**YOUR GOAL:** Change every "city" to "town" in the rows starting with the line with "longitude: -83.7015" and going on through the line with "latitude: 56.1759". Give back only those lines, with nothing else changed.

**RECORDS TO USE:**
>>>>>

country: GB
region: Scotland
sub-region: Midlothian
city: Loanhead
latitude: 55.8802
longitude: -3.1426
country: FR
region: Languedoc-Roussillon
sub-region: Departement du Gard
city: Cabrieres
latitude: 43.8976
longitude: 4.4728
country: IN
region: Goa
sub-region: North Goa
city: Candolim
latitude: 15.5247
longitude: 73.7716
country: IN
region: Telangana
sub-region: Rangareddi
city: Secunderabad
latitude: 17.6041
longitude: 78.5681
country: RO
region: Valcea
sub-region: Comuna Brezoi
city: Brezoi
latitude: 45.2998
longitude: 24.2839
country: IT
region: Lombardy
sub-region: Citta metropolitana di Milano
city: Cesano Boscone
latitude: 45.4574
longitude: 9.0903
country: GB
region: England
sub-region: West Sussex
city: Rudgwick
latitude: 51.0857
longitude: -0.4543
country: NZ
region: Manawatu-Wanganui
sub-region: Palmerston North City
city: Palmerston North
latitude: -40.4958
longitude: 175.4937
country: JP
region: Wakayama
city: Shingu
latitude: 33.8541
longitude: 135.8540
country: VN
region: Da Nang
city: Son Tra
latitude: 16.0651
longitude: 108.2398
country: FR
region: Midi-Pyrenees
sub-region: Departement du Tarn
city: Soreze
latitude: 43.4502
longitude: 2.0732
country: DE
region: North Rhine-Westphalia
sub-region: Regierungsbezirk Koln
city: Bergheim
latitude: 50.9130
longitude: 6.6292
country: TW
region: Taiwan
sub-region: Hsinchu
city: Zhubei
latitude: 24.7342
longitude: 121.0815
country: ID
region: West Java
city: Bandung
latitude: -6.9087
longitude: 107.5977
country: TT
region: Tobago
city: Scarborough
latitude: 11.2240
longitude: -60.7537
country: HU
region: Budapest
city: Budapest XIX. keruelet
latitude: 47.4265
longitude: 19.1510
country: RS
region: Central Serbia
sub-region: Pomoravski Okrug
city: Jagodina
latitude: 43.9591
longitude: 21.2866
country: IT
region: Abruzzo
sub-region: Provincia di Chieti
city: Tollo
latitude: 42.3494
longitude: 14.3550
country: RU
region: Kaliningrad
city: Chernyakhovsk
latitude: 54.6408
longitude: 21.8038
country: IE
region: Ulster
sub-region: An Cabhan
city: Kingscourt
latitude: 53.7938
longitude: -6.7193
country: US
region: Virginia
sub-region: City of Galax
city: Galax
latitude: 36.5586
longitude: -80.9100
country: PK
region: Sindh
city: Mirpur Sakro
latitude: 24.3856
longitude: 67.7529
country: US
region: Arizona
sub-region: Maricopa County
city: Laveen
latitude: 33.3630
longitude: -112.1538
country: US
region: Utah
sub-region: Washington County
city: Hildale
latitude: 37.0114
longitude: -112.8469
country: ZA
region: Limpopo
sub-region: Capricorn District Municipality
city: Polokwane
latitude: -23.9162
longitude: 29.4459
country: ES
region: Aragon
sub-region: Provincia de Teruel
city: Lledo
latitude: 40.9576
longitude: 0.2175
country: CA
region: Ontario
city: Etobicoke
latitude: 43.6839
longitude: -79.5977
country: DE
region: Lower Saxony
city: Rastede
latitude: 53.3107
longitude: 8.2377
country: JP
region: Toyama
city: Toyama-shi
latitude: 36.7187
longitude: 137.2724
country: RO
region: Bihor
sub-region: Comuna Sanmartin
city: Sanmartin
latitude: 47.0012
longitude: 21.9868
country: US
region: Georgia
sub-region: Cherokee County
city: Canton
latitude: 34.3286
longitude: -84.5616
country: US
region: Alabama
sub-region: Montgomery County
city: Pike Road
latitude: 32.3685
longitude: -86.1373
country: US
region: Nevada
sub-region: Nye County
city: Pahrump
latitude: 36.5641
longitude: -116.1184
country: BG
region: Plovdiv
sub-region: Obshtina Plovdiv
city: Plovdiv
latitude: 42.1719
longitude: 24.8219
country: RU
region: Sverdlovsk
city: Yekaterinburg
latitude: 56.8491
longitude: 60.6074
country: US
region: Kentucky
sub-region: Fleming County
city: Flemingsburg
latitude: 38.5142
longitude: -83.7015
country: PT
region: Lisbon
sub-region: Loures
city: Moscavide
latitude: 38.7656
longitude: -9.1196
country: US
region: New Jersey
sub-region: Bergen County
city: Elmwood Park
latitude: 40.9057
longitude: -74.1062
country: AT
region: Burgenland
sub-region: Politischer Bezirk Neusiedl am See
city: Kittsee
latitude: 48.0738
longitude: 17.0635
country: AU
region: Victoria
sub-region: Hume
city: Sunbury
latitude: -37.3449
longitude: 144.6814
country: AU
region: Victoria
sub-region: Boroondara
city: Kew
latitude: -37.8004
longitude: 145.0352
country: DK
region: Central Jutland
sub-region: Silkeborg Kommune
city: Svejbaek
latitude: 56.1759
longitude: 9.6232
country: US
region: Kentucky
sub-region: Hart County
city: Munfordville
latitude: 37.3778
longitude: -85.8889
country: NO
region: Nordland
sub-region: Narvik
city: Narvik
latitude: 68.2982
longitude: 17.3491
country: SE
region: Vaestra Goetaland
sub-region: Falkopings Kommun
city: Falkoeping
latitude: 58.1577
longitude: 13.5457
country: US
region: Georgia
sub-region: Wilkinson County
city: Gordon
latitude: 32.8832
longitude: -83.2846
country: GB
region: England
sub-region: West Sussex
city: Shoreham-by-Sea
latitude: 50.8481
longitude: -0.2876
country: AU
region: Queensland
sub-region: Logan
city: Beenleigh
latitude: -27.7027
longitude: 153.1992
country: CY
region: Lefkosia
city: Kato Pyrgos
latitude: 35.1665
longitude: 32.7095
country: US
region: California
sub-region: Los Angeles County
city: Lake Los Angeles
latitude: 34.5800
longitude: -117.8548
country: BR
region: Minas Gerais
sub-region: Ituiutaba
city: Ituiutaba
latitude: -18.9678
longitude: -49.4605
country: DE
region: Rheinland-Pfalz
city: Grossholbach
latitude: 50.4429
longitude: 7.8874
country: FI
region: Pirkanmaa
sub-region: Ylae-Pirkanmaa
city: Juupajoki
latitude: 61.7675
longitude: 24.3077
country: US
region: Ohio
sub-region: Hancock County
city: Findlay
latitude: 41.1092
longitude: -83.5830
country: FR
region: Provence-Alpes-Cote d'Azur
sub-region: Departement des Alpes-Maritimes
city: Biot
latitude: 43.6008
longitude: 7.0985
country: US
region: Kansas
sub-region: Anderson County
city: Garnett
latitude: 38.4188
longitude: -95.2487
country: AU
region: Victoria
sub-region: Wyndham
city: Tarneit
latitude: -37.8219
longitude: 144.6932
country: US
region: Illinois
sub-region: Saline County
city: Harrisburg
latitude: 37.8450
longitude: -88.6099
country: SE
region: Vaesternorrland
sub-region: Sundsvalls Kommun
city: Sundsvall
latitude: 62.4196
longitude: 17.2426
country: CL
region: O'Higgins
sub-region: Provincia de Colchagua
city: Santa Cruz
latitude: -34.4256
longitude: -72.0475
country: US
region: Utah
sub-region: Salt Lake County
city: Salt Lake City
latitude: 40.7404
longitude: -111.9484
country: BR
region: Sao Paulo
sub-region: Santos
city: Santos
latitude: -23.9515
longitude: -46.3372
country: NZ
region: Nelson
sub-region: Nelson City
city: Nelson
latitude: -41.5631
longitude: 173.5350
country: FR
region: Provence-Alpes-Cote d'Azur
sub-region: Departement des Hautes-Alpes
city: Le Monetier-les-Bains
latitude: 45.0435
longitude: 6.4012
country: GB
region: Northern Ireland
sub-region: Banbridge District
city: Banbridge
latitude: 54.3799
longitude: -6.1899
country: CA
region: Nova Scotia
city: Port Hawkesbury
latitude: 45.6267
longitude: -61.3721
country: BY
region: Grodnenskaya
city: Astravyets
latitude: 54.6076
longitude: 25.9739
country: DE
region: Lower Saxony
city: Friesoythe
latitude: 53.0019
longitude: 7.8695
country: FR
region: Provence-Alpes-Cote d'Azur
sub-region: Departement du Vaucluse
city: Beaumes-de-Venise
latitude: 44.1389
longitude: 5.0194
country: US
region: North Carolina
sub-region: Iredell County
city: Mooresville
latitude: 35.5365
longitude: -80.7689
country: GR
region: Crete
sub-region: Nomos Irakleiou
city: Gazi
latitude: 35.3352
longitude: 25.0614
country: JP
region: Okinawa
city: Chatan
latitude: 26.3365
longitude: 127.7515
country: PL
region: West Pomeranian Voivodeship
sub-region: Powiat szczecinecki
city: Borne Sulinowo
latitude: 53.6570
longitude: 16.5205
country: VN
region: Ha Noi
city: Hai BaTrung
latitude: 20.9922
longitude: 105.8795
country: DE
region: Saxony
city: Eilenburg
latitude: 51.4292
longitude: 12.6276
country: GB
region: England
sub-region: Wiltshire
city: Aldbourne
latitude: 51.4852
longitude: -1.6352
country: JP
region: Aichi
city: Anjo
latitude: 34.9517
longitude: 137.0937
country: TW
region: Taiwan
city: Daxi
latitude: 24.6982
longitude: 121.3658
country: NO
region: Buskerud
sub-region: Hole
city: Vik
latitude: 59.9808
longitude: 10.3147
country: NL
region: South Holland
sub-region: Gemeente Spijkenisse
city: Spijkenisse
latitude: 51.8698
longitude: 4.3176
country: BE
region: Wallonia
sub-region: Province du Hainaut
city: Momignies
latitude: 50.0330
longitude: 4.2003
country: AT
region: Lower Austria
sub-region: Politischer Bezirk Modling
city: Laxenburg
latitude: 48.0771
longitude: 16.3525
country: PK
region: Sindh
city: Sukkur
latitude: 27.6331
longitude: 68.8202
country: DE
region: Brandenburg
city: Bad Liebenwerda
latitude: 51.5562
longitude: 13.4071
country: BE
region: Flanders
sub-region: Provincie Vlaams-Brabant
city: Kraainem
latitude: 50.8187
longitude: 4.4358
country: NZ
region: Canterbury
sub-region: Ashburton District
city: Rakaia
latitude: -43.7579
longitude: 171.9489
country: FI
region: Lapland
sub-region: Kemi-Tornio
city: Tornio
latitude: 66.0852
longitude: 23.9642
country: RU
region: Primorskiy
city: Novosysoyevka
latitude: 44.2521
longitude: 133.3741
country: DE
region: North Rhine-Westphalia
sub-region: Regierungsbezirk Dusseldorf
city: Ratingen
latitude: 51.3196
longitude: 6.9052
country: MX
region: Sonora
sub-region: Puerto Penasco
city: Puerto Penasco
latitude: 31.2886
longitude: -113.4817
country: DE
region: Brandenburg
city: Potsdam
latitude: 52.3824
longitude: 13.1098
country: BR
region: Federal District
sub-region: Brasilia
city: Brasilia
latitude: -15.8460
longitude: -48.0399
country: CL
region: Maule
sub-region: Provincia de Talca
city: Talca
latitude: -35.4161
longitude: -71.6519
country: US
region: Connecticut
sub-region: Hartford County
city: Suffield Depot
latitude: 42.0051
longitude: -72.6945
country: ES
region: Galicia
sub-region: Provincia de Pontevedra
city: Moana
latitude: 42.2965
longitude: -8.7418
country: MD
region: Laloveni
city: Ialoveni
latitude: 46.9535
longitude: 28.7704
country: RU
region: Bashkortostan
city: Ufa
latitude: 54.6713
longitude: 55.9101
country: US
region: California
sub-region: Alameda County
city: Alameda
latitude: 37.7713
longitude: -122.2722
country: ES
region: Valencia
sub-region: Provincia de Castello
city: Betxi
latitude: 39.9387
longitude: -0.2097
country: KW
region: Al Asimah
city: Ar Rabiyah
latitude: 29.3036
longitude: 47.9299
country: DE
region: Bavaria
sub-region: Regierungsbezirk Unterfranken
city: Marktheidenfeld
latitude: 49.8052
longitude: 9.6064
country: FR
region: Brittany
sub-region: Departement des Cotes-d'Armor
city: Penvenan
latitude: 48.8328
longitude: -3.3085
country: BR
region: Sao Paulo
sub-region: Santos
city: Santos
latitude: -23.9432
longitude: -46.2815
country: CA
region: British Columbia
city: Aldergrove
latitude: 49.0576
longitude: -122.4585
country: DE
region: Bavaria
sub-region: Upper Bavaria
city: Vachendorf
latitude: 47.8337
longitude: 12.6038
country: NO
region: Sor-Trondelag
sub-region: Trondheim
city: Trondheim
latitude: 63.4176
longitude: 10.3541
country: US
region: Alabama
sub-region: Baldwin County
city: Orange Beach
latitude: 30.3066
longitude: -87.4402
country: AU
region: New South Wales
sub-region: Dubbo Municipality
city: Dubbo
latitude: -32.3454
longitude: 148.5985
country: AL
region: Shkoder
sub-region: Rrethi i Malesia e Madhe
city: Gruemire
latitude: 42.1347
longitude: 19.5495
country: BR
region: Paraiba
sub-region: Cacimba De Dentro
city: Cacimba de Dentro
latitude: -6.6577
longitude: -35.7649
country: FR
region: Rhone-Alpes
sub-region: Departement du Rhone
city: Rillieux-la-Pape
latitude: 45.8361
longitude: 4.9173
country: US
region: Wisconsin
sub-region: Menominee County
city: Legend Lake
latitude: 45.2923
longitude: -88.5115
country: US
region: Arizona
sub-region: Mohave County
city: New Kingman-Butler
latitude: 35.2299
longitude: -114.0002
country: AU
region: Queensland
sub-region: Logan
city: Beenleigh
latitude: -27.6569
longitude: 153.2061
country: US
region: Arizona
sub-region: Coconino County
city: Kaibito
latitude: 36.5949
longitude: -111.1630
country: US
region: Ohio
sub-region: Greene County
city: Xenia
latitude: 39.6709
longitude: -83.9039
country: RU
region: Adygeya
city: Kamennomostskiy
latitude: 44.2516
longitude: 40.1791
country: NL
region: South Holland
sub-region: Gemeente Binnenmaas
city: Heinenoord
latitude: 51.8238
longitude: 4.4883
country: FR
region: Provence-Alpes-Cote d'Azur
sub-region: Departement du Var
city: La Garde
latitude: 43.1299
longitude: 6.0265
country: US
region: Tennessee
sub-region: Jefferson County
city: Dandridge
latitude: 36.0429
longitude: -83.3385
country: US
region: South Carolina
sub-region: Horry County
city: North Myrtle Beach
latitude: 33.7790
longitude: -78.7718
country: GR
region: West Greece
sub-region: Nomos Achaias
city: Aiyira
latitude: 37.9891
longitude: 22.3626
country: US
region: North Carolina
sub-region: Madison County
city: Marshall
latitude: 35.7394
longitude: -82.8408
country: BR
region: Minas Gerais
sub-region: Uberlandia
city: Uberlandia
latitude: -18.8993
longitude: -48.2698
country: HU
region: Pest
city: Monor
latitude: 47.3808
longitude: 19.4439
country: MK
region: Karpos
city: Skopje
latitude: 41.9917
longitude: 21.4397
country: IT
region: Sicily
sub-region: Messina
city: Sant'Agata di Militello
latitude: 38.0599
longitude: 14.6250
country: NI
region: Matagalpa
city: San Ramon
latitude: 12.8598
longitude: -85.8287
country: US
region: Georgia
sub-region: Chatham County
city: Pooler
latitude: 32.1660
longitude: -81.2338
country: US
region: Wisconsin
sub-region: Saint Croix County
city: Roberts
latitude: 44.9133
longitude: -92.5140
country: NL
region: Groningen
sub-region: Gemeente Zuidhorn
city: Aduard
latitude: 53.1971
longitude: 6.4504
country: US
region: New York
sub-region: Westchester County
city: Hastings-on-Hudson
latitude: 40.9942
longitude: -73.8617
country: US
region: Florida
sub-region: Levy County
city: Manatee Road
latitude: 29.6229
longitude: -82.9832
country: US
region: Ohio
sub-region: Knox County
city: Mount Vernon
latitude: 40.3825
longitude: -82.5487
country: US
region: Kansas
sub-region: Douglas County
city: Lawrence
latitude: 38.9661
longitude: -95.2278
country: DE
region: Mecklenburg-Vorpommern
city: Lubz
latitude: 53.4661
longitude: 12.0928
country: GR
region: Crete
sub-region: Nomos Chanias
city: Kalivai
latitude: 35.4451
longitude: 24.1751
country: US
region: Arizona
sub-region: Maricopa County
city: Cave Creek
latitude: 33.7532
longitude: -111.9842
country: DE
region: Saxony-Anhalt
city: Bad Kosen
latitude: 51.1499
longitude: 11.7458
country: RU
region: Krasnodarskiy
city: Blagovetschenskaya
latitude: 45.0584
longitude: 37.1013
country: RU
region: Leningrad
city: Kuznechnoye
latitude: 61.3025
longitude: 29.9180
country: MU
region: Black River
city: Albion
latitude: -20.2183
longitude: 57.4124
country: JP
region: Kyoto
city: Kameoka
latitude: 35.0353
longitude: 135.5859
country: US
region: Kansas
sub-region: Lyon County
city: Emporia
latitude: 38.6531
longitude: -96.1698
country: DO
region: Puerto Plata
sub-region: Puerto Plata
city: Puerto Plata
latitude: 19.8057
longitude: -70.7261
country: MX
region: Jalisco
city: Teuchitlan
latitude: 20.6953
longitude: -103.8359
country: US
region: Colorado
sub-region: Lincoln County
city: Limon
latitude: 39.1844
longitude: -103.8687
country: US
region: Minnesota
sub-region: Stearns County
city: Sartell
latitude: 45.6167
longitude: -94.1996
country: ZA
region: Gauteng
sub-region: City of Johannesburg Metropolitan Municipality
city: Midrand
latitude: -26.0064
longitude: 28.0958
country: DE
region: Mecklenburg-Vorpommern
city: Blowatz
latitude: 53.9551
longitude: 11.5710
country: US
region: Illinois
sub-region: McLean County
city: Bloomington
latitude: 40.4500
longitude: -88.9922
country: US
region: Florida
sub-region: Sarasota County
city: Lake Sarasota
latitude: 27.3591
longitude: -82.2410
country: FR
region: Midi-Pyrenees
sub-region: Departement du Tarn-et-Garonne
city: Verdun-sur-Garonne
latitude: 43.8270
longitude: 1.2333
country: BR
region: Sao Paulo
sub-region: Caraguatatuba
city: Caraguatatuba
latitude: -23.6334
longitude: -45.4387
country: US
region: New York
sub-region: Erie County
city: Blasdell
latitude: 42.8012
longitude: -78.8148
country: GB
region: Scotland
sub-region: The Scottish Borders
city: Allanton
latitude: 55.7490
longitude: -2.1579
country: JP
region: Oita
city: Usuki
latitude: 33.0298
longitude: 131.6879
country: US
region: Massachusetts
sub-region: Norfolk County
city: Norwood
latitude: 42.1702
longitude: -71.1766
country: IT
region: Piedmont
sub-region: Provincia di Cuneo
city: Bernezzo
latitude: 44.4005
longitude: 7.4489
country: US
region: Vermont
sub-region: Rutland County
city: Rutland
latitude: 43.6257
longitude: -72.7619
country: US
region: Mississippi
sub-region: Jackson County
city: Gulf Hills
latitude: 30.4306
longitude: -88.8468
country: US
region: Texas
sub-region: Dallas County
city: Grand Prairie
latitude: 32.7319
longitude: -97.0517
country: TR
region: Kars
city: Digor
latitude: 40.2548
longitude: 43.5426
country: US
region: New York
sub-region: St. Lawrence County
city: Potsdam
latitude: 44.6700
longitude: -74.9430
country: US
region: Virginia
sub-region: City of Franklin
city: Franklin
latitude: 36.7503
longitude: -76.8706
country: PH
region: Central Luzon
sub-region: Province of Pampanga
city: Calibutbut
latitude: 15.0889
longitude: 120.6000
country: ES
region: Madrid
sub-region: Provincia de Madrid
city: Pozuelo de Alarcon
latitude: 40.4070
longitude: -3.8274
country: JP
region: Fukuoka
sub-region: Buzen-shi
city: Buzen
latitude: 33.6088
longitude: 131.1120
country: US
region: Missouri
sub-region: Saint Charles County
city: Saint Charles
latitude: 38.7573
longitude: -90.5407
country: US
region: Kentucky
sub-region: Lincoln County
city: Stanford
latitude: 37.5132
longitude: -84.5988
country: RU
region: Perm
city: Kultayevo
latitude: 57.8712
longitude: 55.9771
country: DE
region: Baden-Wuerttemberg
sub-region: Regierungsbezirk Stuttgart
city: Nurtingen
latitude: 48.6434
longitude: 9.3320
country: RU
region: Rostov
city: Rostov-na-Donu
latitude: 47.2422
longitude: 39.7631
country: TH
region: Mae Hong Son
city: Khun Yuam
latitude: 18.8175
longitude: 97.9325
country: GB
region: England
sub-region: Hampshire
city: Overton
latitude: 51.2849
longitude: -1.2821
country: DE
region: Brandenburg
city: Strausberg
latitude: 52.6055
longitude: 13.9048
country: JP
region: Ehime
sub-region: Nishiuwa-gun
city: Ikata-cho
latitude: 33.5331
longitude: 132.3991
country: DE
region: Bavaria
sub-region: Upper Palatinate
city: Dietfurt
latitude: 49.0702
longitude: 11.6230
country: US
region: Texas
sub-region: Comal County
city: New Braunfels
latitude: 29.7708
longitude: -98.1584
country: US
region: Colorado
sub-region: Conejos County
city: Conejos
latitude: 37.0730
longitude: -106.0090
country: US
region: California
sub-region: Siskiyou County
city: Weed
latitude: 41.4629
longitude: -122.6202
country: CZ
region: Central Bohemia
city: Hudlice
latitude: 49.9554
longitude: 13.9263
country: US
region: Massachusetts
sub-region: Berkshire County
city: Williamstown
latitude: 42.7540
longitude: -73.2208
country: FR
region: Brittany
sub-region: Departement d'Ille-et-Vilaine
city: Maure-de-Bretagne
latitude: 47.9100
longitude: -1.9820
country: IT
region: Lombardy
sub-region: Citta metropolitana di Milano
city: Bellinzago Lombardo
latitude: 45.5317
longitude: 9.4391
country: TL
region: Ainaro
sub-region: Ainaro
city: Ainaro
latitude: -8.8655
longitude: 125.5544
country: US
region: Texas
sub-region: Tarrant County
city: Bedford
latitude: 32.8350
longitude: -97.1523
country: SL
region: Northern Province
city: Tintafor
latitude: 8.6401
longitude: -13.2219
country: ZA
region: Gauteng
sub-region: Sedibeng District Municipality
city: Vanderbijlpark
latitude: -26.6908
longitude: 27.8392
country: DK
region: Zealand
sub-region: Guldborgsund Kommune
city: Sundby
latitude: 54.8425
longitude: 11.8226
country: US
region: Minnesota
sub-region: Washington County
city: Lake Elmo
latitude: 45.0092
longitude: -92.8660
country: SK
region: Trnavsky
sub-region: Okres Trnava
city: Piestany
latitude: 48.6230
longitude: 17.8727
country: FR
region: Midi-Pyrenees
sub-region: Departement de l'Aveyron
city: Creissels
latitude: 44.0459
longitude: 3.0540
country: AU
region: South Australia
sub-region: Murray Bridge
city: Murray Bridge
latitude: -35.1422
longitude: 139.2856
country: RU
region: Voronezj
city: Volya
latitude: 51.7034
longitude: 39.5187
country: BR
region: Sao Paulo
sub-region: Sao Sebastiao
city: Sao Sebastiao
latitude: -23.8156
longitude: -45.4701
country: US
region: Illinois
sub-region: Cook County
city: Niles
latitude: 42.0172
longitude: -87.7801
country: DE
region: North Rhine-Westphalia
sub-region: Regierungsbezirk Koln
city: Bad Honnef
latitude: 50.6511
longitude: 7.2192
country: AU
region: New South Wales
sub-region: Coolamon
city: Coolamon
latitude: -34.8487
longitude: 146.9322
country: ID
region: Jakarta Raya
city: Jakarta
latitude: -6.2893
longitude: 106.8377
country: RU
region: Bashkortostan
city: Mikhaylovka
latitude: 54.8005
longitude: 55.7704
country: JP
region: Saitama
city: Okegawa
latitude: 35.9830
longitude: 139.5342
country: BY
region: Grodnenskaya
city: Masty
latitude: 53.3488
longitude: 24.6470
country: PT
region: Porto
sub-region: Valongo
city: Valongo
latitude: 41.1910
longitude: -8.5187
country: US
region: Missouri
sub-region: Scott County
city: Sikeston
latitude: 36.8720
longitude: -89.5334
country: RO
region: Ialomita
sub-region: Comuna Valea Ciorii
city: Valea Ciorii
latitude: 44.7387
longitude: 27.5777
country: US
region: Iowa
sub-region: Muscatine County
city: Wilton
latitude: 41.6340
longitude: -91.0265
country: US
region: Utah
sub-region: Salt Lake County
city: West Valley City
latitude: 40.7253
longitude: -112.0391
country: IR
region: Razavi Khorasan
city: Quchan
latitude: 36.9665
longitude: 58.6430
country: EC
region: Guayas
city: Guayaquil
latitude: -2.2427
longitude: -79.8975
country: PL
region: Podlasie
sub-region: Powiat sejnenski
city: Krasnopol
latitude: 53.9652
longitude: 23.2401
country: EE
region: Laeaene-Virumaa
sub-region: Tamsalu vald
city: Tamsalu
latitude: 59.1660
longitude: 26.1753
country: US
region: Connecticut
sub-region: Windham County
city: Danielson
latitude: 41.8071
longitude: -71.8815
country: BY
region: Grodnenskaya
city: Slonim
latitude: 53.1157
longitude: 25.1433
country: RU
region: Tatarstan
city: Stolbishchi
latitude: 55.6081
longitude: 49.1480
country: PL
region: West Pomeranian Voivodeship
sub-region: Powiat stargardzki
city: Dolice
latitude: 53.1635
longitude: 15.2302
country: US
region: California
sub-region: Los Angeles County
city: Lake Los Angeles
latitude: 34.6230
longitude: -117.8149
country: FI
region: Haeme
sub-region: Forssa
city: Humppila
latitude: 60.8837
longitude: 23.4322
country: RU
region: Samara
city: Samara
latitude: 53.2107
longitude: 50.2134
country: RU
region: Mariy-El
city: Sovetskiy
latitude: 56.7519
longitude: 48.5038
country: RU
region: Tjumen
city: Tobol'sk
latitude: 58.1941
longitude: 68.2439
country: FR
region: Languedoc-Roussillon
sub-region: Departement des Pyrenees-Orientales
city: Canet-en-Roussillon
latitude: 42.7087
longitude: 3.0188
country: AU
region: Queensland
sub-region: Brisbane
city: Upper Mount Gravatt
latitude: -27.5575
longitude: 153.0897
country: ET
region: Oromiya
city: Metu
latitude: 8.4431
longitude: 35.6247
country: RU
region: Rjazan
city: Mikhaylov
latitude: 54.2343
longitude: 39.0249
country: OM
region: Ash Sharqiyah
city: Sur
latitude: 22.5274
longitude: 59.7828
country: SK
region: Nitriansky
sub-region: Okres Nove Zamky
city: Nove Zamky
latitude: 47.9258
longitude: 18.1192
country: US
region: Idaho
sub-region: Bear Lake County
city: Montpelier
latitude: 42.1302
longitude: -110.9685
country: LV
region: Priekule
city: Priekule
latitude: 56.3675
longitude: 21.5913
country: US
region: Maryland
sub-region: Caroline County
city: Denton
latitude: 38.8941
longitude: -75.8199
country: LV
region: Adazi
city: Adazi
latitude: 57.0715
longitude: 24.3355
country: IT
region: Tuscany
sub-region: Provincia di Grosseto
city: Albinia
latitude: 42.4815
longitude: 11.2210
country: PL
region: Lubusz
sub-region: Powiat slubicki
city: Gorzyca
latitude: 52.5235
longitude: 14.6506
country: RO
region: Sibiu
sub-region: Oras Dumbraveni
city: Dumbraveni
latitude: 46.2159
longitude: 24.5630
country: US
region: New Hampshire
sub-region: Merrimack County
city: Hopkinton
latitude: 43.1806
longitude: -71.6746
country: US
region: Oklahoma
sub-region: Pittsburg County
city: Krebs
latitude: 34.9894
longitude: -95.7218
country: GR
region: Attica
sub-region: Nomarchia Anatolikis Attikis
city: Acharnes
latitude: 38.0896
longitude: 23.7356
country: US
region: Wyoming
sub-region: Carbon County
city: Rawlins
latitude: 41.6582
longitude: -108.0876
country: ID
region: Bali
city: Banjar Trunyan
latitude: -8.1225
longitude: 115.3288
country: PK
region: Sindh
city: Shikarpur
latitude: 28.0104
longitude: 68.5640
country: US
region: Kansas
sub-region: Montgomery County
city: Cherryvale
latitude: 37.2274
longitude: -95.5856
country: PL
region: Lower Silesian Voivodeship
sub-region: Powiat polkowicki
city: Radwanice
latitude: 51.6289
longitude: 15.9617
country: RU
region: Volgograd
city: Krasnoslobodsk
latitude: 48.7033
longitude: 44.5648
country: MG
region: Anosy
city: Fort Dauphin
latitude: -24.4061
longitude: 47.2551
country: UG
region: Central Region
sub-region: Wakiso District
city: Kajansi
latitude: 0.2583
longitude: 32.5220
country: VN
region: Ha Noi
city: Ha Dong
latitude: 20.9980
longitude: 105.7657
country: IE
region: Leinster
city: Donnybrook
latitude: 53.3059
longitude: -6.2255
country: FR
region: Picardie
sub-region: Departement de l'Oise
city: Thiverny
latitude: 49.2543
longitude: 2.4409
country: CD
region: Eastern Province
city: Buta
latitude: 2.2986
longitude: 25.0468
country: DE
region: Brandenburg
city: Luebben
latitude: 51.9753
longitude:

<<<<<

**SOLUTION TO THE EXERCISE:**
longitude: -83.7015
country: PT
region: Lisbon
sub-region: Loures
town: Moscavide
latitude: 38.7656
longitude: -9.1196
country: US
region: New Jersey
sub-region: Bergen County
town: Elmwood Park
latitude: 40.9057
longitude: -74.1062
country: AT
region: Burgenland
sub-region: Politischer Bezirk Neusiedl am See
town: Kittsee
latitude: 48.0738
longitude: 17.0635
country: AU
region: Victoria
sub-region: Hume
town: Sunbury
latitude: -37.3449
longitude: 144.6814
country: AU
region: Victoria
sub-region: Boroondara
town: Kew
latitude: -37.8004
longitude: 145.0352
country: DK
region: Central Jutland
sub-region: Silkeborg Kommune
town: Svejbaek
latitude: 56.1759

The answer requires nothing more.